HtmlUnit scraping google+ page javascript. Click show more button not working

519 Views Asked by At

i am trying to scrap this page https://plus.google.com/115016587855962294424/about. Everything works fine but when i try to click show more to load more reviews nothing happens here is my code

final WebClient webClient = new WebClient(BrowserVersion.FIREFOX_24); 
page = webClient.getPage("https://plus.google.com/115016587855962294424/about"); 
assertEquals(200,page.getWebResponse().getStatusCode()); 
assertEquals("OK",page.getWebResponse().getStatusMessage()); 
System.out.println(page.getWebResponse().getStatusCode()); 

Clicking show more here

HtmlSpan advancedSearchAn = (HtmlSpan) page.getFirstByXPath("//*[@id=\"115016587855962294424-about-page\"]/div/div[1]/div/div/div[2]/div[3]/span[1]"); 
    page = advancedSearchAn.click(); 

but nothing happens i even tried

//            webClient.waitForBackgroundJavaScript(10 * 1000); 
//            webClient.setAjaxController(new NicelyResynchronizingAjaxController()); 
//            webClient.setAjaxController(new AjaxController(){ 
//                @Override 
//                public boolean processSynchron(HtmlPage page, WebRequest request, boolean async) 
//                { 
//                    return true; 
//                } 
//            }); 

Any suggestions ?

UPDATE:

*i was adviced to modify the incoming JavaScript code by subclass HttpWebConnection and override getResponse() as:*

new WebConnectionWrapper(webClient) { 
         public WebResponse getResponse(WebRequest request) throws IOException { 
      // System.out.println("content"); 
            WebResponse response = super.getResponse(request); 
        if          (request.getUrl().toExternalForm().contains("https://plus.google.com/115016587855962294424/about")) { 
           String content = response.getContentAsString("UTF-8"); 

        //change content -- what is need to be changed 

          System.out.println("content "+content); 
                   WebResponseData data = new WebResponseData(content.getBytes("UTF-8"), 
                           response.getStatusCode(), response.getStatusMessage(), response.getResponseHeaders()); 
                   response = new WebResponse(data, request, response.getLoadTime()); 
               } 
               System.out.println("content "+response.getContentAsString()); 
               return response; 
           } 

Any suggestions on how this can be done exactly and whats needed to be modified, i tried the following API's htmlunit jsoup webharvest selenium

1

There are 1 best solutions below

1
On

Clicking more leads to the submission of an ajax request, which on return changes the DOM

Htmlunit's javascript support is not good, so just analyze the request being sent using a proxy tool and code it manually.

I use Fiddler as a proxy tool.

* DATASET ROWS
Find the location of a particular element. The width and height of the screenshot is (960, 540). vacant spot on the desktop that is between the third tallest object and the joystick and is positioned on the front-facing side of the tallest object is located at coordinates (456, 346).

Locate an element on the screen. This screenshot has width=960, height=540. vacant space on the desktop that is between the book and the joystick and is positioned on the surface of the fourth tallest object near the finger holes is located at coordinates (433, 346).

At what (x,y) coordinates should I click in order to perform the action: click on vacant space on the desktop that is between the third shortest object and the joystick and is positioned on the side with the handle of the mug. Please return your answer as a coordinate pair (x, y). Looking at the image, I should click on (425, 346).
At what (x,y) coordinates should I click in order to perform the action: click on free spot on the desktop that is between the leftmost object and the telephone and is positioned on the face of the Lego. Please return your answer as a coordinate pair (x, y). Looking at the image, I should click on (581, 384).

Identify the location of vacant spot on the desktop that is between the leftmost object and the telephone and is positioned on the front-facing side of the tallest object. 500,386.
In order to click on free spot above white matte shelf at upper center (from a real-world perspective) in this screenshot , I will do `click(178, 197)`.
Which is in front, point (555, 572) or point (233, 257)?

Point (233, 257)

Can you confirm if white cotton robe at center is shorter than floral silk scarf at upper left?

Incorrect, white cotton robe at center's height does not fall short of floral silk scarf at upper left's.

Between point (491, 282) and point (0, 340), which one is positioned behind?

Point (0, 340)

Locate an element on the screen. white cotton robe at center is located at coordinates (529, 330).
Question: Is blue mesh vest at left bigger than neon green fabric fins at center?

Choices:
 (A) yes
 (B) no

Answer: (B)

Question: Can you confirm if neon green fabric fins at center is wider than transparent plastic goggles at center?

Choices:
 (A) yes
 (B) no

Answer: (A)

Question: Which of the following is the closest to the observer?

* WHAT IS NEEDED
Please copy the HtmlUnit thread between "HtmlSpan advancedSearchAn = (HtmlSpan)" and "request, boolean async)", inclusive, renaming "advancedSearchAn" to "showMoreSpan" throughout.

* THE COMPLETED TASK
HtmlSpan showMoreSpan = (HtmlSpan) page.getFirstByXPath("//*[@id=\"115016587855962294424-about-page\"]/div/div[1]/div/div/div[2]/div[3]/span[1]"); 
    page = showMoreSpan.click(); 

but nothing happens i even tried

//            webClient.waitForBackgroundJavaScript(10 * 1000); 
//            webClient.setAjaxController(new NicelyResynchronizingAjaxController()); 
//            webClient.setAjaxController(new AjaxController(){ 
//                @Override 
//                public boolean processSynchron(HtmlPage page, WebRequest request, boolean async)